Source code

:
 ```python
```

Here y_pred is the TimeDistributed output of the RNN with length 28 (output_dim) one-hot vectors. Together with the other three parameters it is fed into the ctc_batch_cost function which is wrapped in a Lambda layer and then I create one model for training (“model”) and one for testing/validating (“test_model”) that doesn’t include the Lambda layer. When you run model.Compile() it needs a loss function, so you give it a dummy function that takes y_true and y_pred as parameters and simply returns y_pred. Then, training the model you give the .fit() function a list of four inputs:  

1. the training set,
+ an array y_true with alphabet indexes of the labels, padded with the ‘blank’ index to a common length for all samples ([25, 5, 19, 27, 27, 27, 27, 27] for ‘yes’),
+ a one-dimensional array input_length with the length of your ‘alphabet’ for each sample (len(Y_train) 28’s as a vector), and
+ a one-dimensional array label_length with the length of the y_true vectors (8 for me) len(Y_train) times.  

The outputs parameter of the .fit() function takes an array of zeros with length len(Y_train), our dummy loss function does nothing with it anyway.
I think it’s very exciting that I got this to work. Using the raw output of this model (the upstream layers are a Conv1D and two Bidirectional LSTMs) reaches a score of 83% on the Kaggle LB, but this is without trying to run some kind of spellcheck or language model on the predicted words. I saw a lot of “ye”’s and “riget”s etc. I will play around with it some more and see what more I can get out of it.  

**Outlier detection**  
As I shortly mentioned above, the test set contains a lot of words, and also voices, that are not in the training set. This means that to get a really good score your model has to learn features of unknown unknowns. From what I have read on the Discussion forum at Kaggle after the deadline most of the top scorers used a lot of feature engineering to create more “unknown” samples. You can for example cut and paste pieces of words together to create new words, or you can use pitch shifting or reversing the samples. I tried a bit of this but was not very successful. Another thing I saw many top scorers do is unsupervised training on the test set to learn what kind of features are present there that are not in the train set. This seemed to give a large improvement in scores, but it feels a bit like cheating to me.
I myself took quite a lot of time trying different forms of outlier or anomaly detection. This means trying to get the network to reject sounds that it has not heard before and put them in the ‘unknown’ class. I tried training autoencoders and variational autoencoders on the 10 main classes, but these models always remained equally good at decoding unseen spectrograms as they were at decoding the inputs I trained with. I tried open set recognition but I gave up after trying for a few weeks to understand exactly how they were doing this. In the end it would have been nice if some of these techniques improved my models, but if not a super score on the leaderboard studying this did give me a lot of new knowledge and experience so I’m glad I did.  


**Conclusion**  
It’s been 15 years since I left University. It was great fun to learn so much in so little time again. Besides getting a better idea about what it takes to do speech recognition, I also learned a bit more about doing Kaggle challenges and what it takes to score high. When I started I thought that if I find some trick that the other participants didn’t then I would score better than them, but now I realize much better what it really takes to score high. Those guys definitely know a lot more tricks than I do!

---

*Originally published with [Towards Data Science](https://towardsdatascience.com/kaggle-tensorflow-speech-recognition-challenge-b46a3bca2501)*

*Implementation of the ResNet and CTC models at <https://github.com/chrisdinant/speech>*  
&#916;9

= What to work on =
Please return every line of the records above that contains the word "alphabet".

= Reply to the task =
+ an array y_true with alphabet indexes of the labels, padded with the ‘blank’ index to a common length for all samples ([25, 5, 19, 27, 27, 27, 27, 27] for ‘yes’),
+ a one-dimensional array input_length with the length of your ‘alphabet’ for each sample (len(Y_train) 28’s as a vector), and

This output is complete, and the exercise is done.